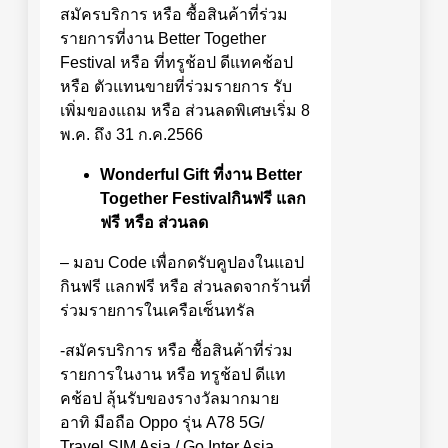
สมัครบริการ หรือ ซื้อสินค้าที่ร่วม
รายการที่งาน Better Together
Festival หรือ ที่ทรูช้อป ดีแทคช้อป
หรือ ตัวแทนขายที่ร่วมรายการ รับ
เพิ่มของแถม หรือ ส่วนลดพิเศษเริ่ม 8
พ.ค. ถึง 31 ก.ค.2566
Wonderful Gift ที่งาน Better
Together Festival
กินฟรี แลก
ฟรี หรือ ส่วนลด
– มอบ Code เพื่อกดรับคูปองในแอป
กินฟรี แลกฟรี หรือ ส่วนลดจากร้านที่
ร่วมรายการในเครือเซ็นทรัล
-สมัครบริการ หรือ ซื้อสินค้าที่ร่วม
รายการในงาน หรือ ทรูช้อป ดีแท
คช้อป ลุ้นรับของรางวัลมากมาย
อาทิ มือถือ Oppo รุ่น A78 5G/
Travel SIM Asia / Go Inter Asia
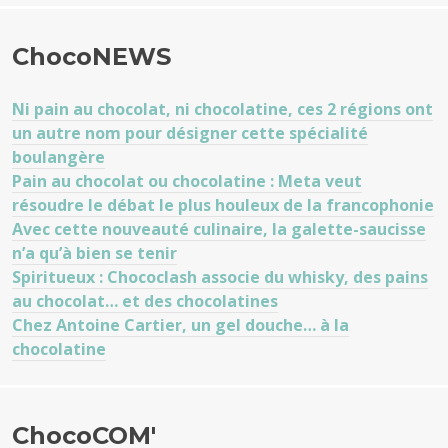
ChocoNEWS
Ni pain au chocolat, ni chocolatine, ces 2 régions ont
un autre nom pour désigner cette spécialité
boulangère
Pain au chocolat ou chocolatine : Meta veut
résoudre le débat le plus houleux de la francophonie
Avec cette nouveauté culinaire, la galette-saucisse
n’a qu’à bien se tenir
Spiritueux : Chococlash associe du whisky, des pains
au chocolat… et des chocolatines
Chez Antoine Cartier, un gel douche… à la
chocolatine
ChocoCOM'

--

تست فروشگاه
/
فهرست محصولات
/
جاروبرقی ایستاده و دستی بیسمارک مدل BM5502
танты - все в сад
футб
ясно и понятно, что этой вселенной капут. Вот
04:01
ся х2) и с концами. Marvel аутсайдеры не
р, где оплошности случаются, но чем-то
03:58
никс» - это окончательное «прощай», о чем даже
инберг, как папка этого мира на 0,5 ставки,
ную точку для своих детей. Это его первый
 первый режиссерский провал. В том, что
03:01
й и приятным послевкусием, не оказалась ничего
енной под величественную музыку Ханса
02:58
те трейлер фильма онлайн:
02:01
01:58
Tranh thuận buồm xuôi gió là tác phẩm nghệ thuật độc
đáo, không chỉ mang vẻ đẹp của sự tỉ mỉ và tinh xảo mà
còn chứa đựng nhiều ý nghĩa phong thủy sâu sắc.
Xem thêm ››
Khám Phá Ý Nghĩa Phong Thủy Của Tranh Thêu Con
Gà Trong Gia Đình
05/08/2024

Assignment: Which lines in the rows contain the string "Tranh"? Case counts. Copy each of those lines in full.

Response to this task:
Tranh thuận buồm xuôi gió là tác phẩm nghệ thuật độc
Khám Phá Ý Nghĩa Phong Thủy Của Tranh Thêu Con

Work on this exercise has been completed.